### [Supplied information]
=== Section Start ===
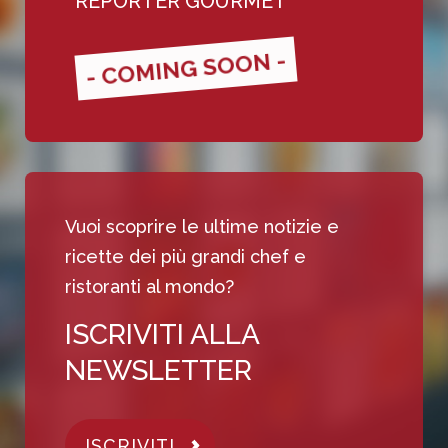
REPORTER GOURMET
- COMING SOON -
Vuoi scoprire le ultime notizie e
ricette dei più grandi chef e
ristoranti al mondo?
ISCRIVITI ALLA
NEWSLETTER
ISCRIVITI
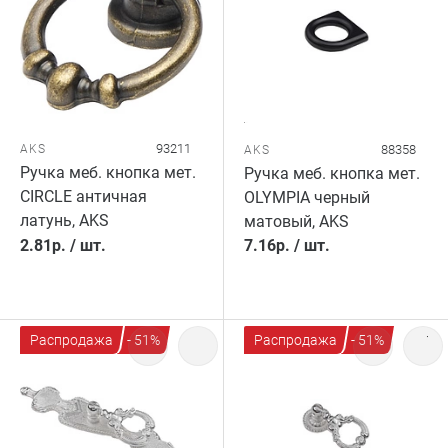
93211
AKS
88358
AKS
Ручка меб. кнопка мет.
Ручка меб. кнопка мет.
CIRCLE античная
OLYMPIA черный
латунь, AKS
матовый, AKS
2.81
р.
/
шт.
7.16
р.
/
шт.
Распродажа
- 51%
Распродажа
- 51%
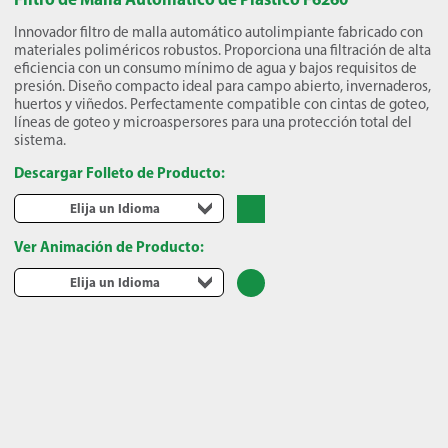
Innovador filtro de malla automático autolimpiante fabricado con
materiales poliméricos robustos. Proporciona una filtración de alta
eficiencia con un consumo mínimo de agua y bajos requisitos de
presión. Diseño compacto ideal para campo abierto, invernaderos,
huertos y viñedos. Perfectamente compatible con cintas de goteo,
líneas de goteo y microaspersores para una protección total del
sistema.
Descargar Folleto de Producto:
Elija un Idioma
Ver Animación de Producto:
Elija un Idioma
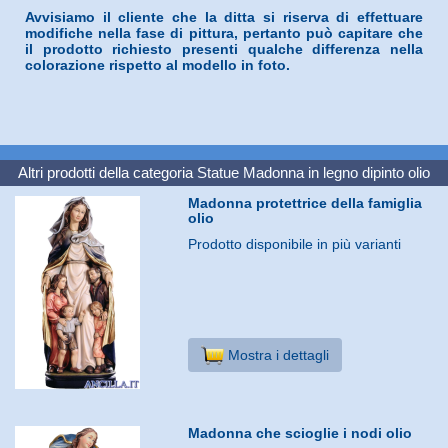
Avvisiamo il cliente che la ditta si riserva di effettuare
modifiche nella fase di pittura, pertanto può capitare che
il prodotto richiesto presenti qualche differenza nella
colorazione rispetto al modello in foto.
Altri prodotti della categoria
Statue Madonna in legno dipinto olio
Madonna protettrice della famiglia
olio
Prodotto disponibile in più varianti
Mostra i dettagli
Madonna che scioglie i nodi olio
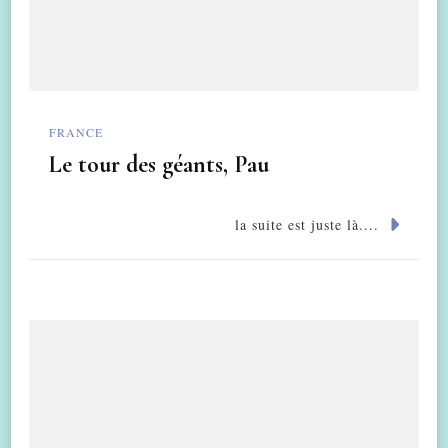
FRANCE
Le tour des géants, Pau
la suite est juste là....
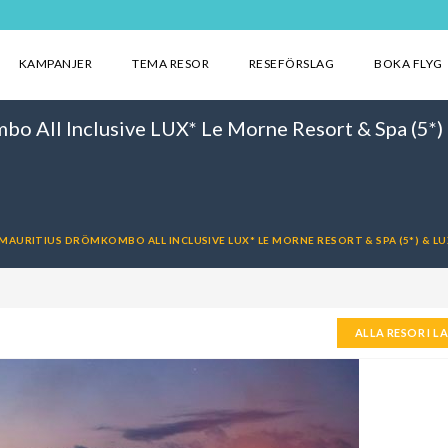
KAMPANJER
TEMA RESOR
RESEFÖRSLAG
BOKA FLYG
o All Inclusive LUX* Le Morne Resort & Spa (5*) 
MAURITIUS DRÖMKOMBO ALL INCLUSIVE LUX* LE MORNE RESORT & SPA (5*) & LUX
ALLA RESOR I L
=== Section End ===
### [Problem to work on]
What you set down should be exactly the lines from the line containing "Statue Madonna in legno dipinto olio" to the last line of the entries above, both included, with no pictures.

### [Written solution]
Statue Madonna in legno dipinto olio
Madonna protettrice della famiglia
olio
Prodotto disponibile in più varianti
Mostra i dettagli
Madonna che scioglie i nodi olio
FRANCE
Le tour des géants, Pau
la suite est juste là....
KAMPANJER
TEMA RESOR
RESEFÖRSLAG
BOKA FLYG
o All Inclusive LUX* Le Morne Resort & Spa (5*) 
MAURITIUS DRÖMKOMBO ALL INCLUSIVE LUX* LE MORNE RESORT & SPA (5*) & LUX
ALLA RESOR I L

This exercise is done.